(131f) Flow Distribution in Commercial Depth Filter Capsules for Clarification of Cell Culture Fluid – Effects on Performance and Scale-up

Significant improvements in cell density and product titer have led to renewed interest in the application of depth filtration for initial clarification of cell culture fluid in antibody production. The performance of these depth filters will depend on the local pressure and velocity distribution within the filter capsule, but these are very difficult to probe experimentally, leading to challenges in both process design and scale-up. We have used a combination of carefully designed experimental studies and computational fluid dynamics (CFD) to examine these issues in a series of Pall depth filter capsules (Supracap^TM 50 and Stax^TM), both with PDH4 media containing diatomaceous earth. CFD calculations were used to identify multiple flow paths through the capsules, with the predicted flow distribution validated by comparison with the measured residence time distribution in both the lab-scale and pilot-plant modules.
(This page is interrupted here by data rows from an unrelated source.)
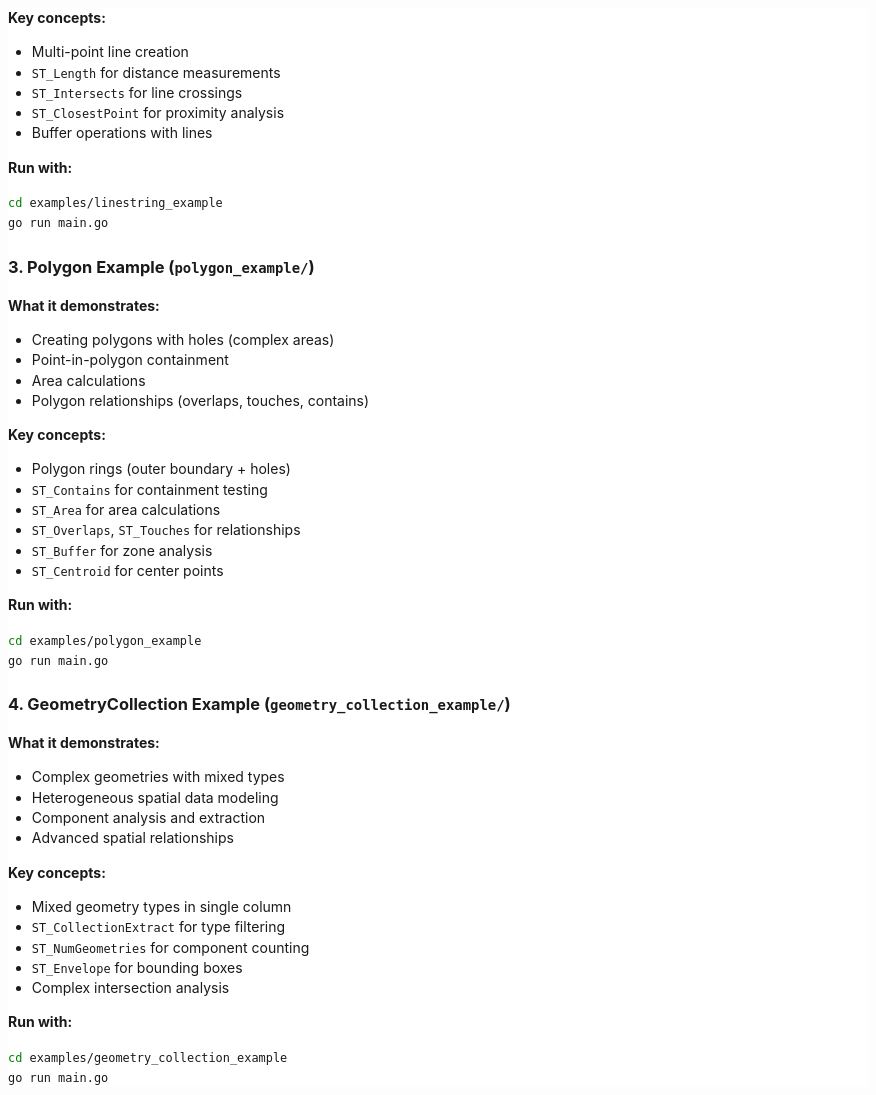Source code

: **Key concepts:**
- Multi-point line creation
- `ST_Length` for distance measurements
- `ST_Intersects` for line crossings
- `ST_ClosestPoint` for proximity analysis
- Buffer operations with lines

**Run with:**
```bash
cd examples/linestring_example
go run main.go
```

### 3. Polygon Example (`polygon_example/`)
**What it demonstrates:**
- Creating polygons with holes (complex areas)
- Point-in-polygon containment
- Area calculations
- Polygon relationships (overlaps, touches, contains)

**Key concepts:**
- Polygon rings (outer boundary + holes)
- `ST_Contains` for containment testing
- `ST_Area` for area calculations
- `ST_Overlaps`, `ST_Touches` for relationships
- `ST_Buffer` for zone analysis
- `ST_Centroid` for center points

**Run with:**
```bash
cd examples/polygon_example
go run main.go
```

### 4. GeometryCollection Example (`geometry_collection_example/`)
**What it demonstrates:**
- Complex geometries with mixed types
- Heterogeneous spatial data modeling
- Component analysis and extraction
- Advanced spatial relationships

**Key concepts:**
- Mixed geometry types in single column
- `ST_CollectionExtract` for type filtering
- `ST_NumGeometries` for component counting
- `ST_Envelope` for bounding boxes
- Complex intersection analysis

**Run with:**
```bash
cd examples/geometry_collection_example
go run main.go
```
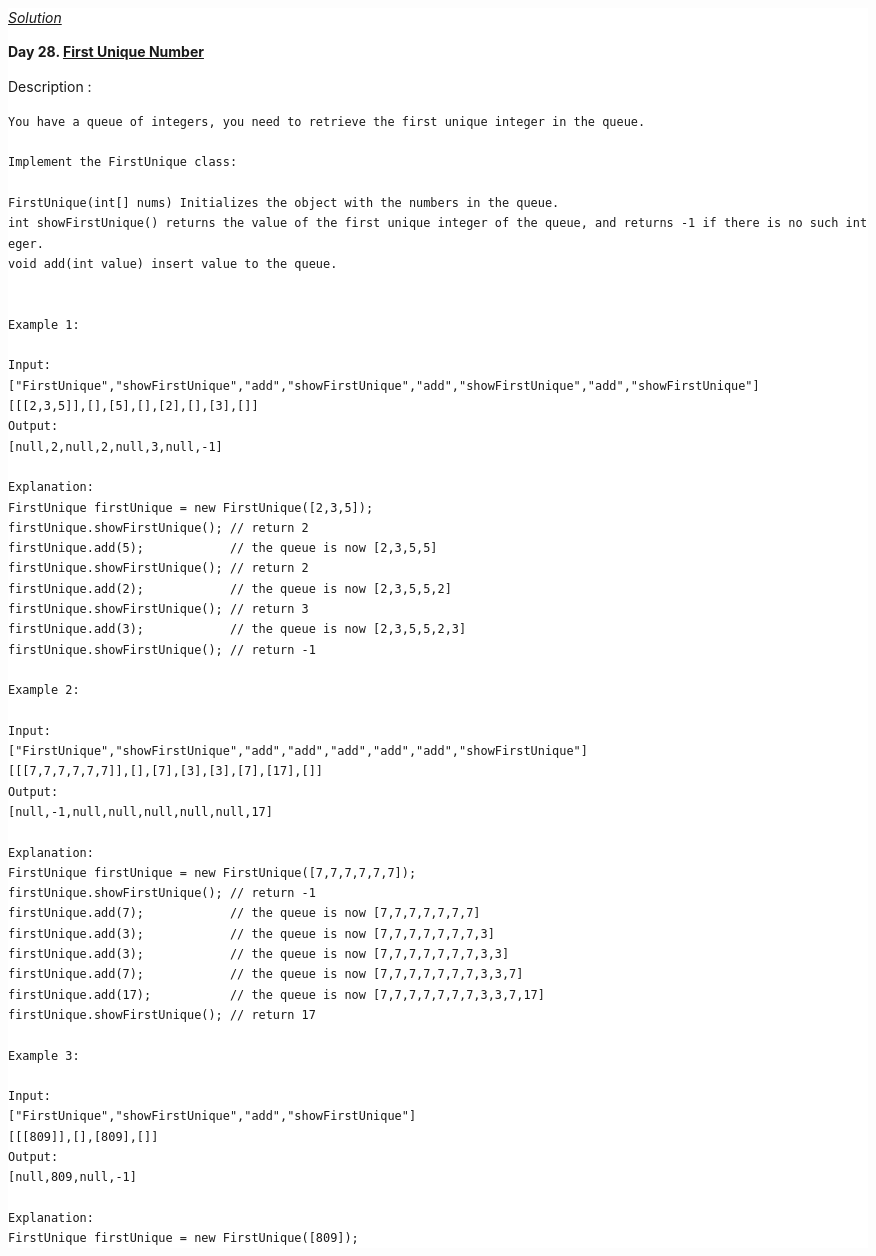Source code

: *[Solution](https://github.com/ankitvashisht12/30DaysOfLeetCode/blob/master/Day-27.cpp)*

**Day 28. [First Unique Number](https://leetcode.com/explore/challenge/card/30-day-leetcoding-challenge/531/week-4/3313/)**

Description :

```
You have a queue of integers, you need to retrieve the first unique integer in the queue.

Implement the FirstUnique class:

FirstUnique(int[] nums) Initializes the object with the numbers in the queue.
int showFirstUnique() returns the value of the first unique integer of the queue, and returns -1 if there is no such integer.
void add(int value) insert value to the queue.
 

Example 1:

Input: 
["FirstUnique","showFirstUnique","add","showFirstUnique","add","showFirstUnique","add","showFirstUnique"]
[[[2,3,5]],[],[5],[],[2],[],[3],[]]
Output: 
[null,2,null,2,null,3,null,-1]

Explanation: 
FirstUnique firstUnique = new FirstUnique([2,3,5]);
firstUnique.showFirstUnique(); // return 2
firstUnique.add(5);            // the queue is now [2,3,5,5]
firstUnique.showFirstUnique(); // return 2
firstUnique.add(2);            // the queue is now [2,3,5,5,2]
firstUnique.showFirstUnique(); // return 3
firstUnique.add(3);            // the queue is now [2,3,5,5,2,3]
firstUnique.showFirstUnique(); // return -1

Example 2:

Input: 
["FirstUnique","showFirstUnique","add","add","add","add","add","showFirstUnique"]
[[[7,7,7,7,7,7]],[],[7],[3],[3],[7],[17],[]]
Output: 
[null,-1,null,null,null,null,null,17]

Explanation: 
FirstUnique firstUnique = new FirstUnique([7,7,7,7,7,7]);
firstUnique.showFirstUnique(); // return -1
firstUnique.add(7);            // the queue is now [7,7,7,7,7,7,7]
firstUnique.add(3);            // the queue is now [7,7,7,7,7,7,7,3]
firstUnique.add(3);            // the queue is now [7,7,7,7,7,7,7,3,3]
firstUnique.add(7);            // the queue is now [7,7,7,7,7,7,7,3,3,7]
firstUnique.add(17);           // the queue is now [7,7,7,7,7,7,7,3,3,7,17]
firstUnique.showFirstUnique(); // return 17

Example 3:

Input: 
["FirstUnique","showFirstUnique","add","showFirstUnique"]
[[[809]],[],[809],[]]
Output: 
[null,809,null,-1]

Explanation: 
FirstUnique firstUnique = new FirstUnique([809]);
```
The impact of the flow distribution on protein binding was evaluated using a series of model proteins with different charge, molecular weight, and hydrophobicity. Furthermore, cell deposition and filter capacity were examined using suspensions of CHO and HEK 293 cells over a range of cell density and viability. The results provide important insights into the factors controlling the performance and scale-up of these commercially important depth filters as well as a framework that can be broadly applied to develop more effective depth filters and depth filtration processes.